Y cuando dejamos de creer, dejamos también de confiar. Confiar en el otro, en la palabra dada, en la institución que debería protegernos. La desconfianza se vuelve costumbre, y lo que debería ser la base de cualquier comunidad —la confianza— se convierte en excepción. Cada contrato necesita diez cláusulas más, cada transacción un testigo, cada acuerdo un seguro contra la traición, y cada conversación, un pantallazo por si acaso. Nos entrenaron tanto para no dejarnos joder, que ya no sabemos cómo confiar.
Durante la pandemia lo vimos con claridad: incluso frente a la evidencia, muchos prefirieron dudar, desconfiar, negar. No se creía en los médicos, ni en los datos, ni en el dolor del otro. Se rechazaba la vacuna como si fuera un invento del poder, se cuestionaba a la ciencia como si estuviéramos en el medioevo, y se esparcían rumores con más velocidad que el virus. Esa incredulidad tuvo un costo real: en vidas, en miedo, en aislamiento. Cuando todo es sospecha, hasta el fuego se somete a comité. Y mientras discutimos si quema, ya estamos ardiendo.

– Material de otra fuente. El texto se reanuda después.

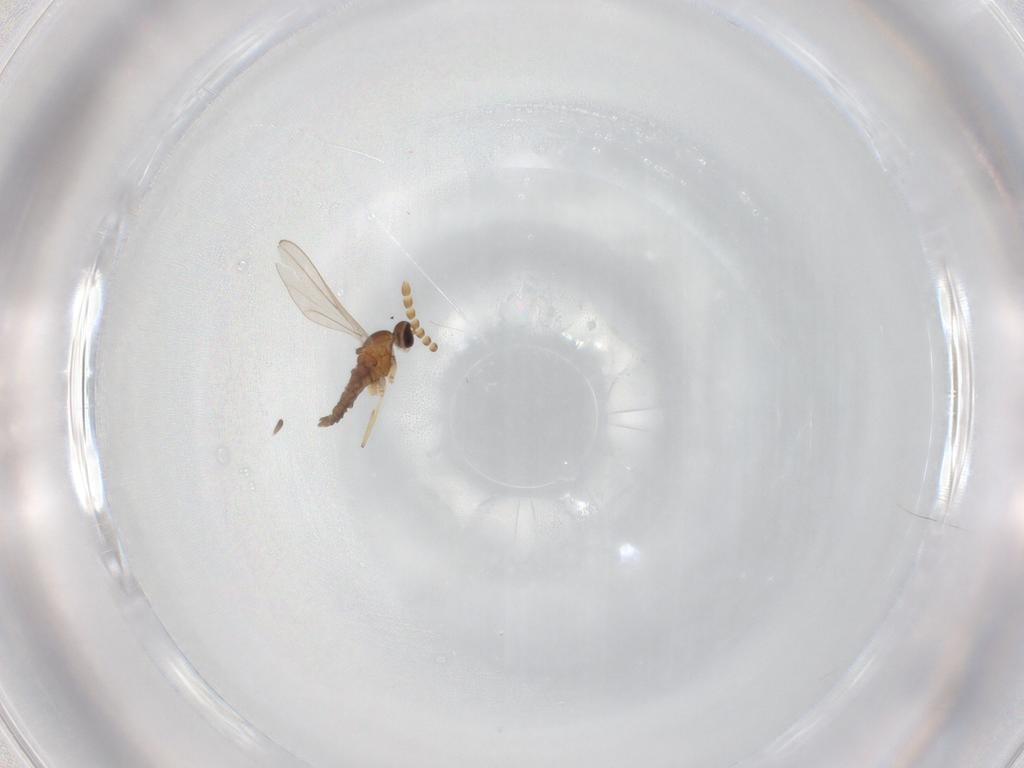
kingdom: Animalia
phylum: Arthropoda
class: Insecta
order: Diptera
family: Cecidomyiidae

Y lo más grave: de tanto desconfiar del otro, terminamos desconfiando de nosotros mismos. Dudamos de lo que sentimos, de lo que creemos, de lo que vale. Como si protegernos fuera más importante que vivir. Como si cuidarnos implicara aislarnos del mundo, incluso de nuestra propia intuición. En el fondo, nos hemos vuelto expertos en defendernos, pero analfabetas emocionales para abrirnos. La confianza, en estos tiempos, parece un lujo. Pero en realidad, es la base de todo. Sin ella, no hay comunidad, no hay proyecto compartido, no hay nosotros.

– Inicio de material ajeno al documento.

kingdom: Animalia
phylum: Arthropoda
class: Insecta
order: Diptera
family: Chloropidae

Le hemos puesto nombres sofisticados a ese miedo: ansiedad, síndrome del impostor, hipervigilancia, agotamiento emocional. Pero muchas veces es más simple y más crudo: es miedo a que nos engañen. A que el otro se burle, se aproveche, nos haga daño. Entonces dudamos antes de confiar, callamos antes de mostrarnos, huimos antes de entregarnos. Y así, de tanto protegernos de los demás, terminamos alejándonos de nosotros mismos.

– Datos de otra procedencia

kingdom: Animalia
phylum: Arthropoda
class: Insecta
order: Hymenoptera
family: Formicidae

Confiar, en este contexto, no es ingenuidad. Es un acto de coraje silencioso. Es elegir no vivir a la defensiva, aunque todo alrededor insista en que es lo más seguro. Confiar es construir sin certezas, tender la mano sin saber si será tomada. Es asumir el riesgo de que nos fallen, pero también abrir la puerta a que no. Porque alguien tiene que dar el primer paso. Alguien tiene que creer. No por ingenuo, sino por humano. Porque si nadie lo hace, seguiremos habitando nuestras propias corazas, sin darnos cuenta de que lo único que nos salva es lo que podemos hacer juntos.
Tal vez no se trate solo de confiar en los demás, sino de guardar —íntimamente— la capacidad de asombrarnos. De no perder del todo esa pequeña fe en lo bello, lo bueno, lo posible.
Confiar no es garantía. Pero tal vez no sea necesario que lo sea.